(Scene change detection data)
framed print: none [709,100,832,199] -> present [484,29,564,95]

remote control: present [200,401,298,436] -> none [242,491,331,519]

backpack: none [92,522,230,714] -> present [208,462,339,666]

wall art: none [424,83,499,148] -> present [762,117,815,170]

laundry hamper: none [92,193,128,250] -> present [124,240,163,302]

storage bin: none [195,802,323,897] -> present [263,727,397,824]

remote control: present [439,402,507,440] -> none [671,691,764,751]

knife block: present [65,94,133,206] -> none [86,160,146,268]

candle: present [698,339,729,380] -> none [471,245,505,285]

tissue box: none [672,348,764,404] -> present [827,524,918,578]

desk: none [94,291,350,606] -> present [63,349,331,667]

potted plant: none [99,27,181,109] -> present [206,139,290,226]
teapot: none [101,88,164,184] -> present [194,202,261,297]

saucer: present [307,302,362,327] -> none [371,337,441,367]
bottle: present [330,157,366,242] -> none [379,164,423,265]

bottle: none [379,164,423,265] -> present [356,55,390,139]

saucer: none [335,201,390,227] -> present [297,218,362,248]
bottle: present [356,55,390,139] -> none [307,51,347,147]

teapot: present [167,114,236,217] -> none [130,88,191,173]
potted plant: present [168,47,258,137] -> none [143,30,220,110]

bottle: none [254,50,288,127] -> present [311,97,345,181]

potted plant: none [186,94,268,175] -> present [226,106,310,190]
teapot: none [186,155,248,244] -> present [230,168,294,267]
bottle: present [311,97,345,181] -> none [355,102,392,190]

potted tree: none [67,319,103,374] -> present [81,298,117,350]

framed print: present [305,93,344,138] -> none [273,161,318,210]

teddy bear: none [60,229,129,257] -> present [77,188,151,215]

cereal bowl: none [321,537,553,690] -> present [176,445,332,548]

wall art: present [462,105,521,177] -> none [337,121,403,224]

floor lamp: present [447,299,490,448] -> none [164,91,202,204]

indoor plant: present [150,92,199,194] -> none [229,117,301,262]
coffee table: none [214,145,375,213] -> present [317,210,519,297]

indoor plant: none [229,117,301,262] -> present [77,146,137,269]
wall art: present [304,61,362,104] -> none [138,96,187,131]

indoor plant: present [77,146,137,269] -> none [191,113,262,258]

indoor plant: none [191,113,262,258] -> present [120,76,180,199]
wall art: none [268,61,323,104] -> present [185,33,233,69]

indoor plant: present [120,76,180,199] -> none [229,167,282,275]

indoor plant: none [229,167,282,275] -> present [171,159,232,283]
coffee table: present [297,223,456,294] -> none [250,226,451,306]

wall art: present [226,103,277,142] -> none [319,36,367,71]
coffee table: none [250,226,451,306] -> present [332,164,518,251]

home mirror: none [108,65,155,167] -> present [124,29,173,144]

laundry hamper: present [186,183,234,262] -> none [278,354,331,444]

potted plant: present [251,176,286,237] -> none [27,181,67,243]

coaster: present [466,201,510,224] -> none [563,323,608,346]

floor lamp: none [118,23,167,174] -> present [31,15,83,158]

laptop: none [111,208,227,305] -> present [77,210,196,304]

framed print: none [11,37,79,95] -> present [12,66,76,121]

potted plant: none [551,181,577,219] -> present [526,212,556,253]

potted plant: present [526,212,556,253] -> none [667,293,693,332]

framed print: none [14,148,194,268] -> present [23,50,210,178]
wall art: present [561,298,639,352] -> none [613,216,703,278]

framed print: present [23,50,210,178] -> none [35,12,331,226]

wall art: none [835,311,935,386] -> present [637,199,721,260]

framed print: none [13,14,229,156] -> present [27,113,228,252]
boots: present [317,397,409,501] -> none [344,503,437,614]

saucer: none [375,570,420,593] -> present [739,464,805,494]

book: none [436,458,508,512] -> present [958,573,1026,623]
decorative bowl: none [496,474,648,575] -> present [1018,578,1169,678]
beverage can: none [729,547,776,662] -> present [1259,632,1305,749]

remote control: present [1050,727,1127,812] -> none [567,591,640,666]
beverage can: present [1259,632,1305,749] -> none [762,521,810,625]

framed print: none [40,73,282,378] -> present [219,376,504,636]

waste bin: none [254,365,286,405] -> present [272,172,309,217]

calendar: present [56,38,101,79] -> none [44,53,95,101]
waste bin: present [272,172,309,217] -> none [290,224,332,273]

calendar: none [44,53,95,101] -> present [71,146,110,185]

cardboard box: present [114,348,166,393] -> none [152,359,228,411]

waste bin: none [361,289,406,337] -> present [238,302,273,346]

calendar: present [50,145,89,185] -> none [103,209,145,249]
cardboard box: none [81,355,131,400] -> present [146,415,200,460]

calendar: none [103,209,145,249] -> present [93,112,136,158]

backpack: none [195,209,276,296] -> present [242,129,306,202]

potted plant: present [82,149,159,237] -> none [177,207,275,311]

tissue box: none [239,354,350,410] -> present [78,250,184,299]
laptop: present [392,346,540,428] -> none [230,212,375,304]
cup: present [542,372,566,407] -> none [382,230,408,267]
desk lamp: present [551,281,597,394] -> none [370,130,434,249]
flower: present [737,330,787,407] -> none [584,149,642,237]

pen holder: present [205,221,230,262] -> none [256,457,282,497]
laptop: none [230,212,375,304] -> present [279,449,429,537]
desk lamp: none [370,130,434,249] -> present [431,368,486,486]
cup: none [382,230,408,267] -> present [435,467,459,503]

- [Job] After reading the records above, say how many lines hold the string "waste", using only a number.

- [Your response] 3